Social partners’ opinions
Although national employer organisations signed the multiannual wage agreement, the Secretary General of the National Association of Entrepreneurs and Employers (VOSZ), Dávid Ferenc, said his organisation had been the last to sign and had done so reluctantly. He was concerned that small and medium-sized enterprises (SMEs) would find it difficult to pay the increased wages while preserving their economic competitiveness and market position.
MGYOSZ Vice President, Géza Kelemen, was moderately optimistic. But he added that the government could have helped businesses to pay the wage increase by cutting taxes even more.
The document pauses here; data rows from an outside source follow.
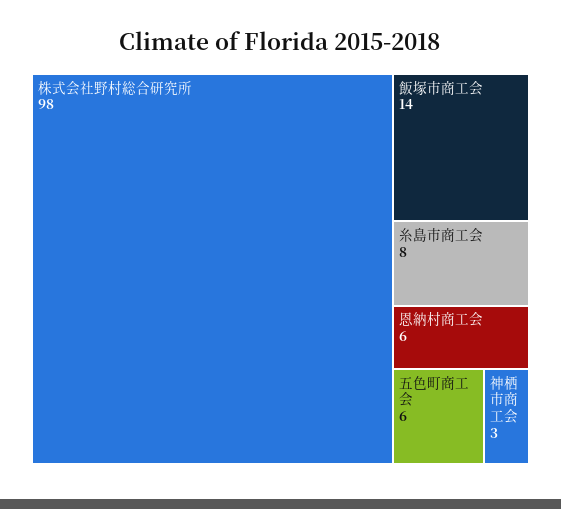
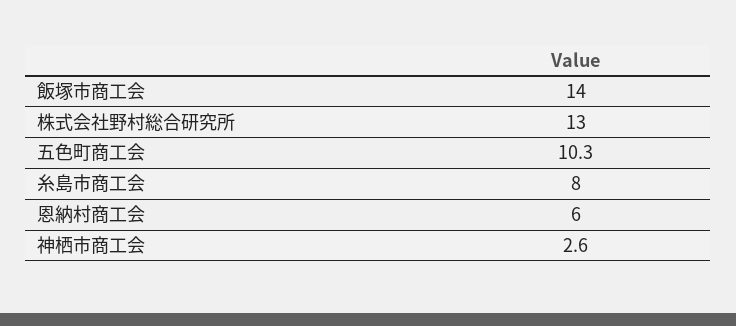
  {
-   "株式会社野村総合研究所": 98,
+   "株式会社野村総合研究所": 13,
    "飯塚市商工会": 14,
    "糸島市商工会": 8,
    "恩納村商工会": 6,
-   "五色町商工会": 6,
+   "五色町商工会": 10.3,
    "神栖市商工会": 2.6
  }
He believed some enterprises, especially smaller ones, could slide into ‘grey’ or ‘black’ employment if they could not afford to pay the much higher wages.
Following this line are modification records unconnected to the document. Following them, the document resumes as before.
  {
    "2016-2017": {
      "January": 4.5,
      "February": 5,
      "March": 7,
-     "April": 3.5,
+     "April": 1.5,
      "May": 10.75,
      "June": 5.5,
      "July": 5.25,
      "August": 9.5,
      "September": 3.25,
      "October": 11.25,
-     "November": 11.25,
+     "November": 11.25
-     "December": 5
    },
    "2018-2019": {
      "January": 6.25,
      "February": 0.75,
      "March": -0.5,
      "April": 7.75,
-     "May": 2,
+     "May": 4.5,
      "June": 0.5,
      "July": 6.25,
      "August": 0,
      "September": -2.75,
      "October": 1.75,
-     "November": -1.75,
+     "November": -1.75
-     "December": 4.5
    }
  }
Trade unions were pleased with the agreement but voiced concerns that, while the lowest paid would certainly benefit, those higher up on the wage ladder also needed to see their income rise. Average wages in Hungary are currently 20% lower than those in nearby competitor countries such as the Czech Republic, Poland and Slovakia.
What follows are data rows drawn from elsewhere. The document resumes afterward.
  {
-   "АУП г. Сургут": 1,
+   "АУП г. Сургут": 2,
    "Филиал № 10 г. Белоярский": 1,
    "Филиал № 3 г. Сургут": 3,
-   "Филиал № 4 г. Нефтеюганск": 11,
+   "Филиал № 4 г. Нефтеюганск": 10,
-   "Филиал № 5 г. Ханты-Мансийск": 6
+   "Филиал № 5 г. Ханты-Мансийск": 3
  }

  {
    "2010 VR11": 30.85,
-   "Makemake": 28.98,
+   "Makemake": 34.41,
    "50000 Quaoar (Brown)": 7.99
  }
The labour shortages placed the government in a tight corner when it eventually decided to concede on a higher minimum wage long-demanded by the trade unions. However, the increase will not be enough to halt the migration of labour from Hungary, and a significant overall rise in wages is still necessary.
Most employers have already had to deal with the painful limits and consequences of the low-cost labour ‘low road’ strategy they and successive governments have followed for decades. Employers now seem ready to move towards higher wages provided their profitability and competitiveness are not threatened.
Publicly, the government has not expressed a view about the relationship between wages and many Hungarians’ inclination to move elsewhere to work, or the labour shortage in general. However, wage adjustments in the health sector and some other segments of the public sector have been introduced by the government on an ad hoc basis. These measures suggest that wage policy is seen by the government as a tool to halt or at least slow down the outflow of skilled labour.
Given Hungary’s lack of skilled workers, fierce political debate over its education system and the weak performance of its vocational training system has now been raging for years. Yet even if the education system was restructured, it would take a decade for any positive effects to filter through to the labour market and would not help enterprises that need well-trained employees now.
However, allowing foreign labour into the Hungarian labour market on a larger scale might have serious political hazards. The social temper over the migrant crisis has left the government with little leeway to ease the labour shortage by welcoming foreign workers, even the limited number of primarily Ukrainian workers who are being allowed to take jobs in Hungary for the time being. There is likely to be fierce debate over managed labour migration between the social partners and the government in the coming year.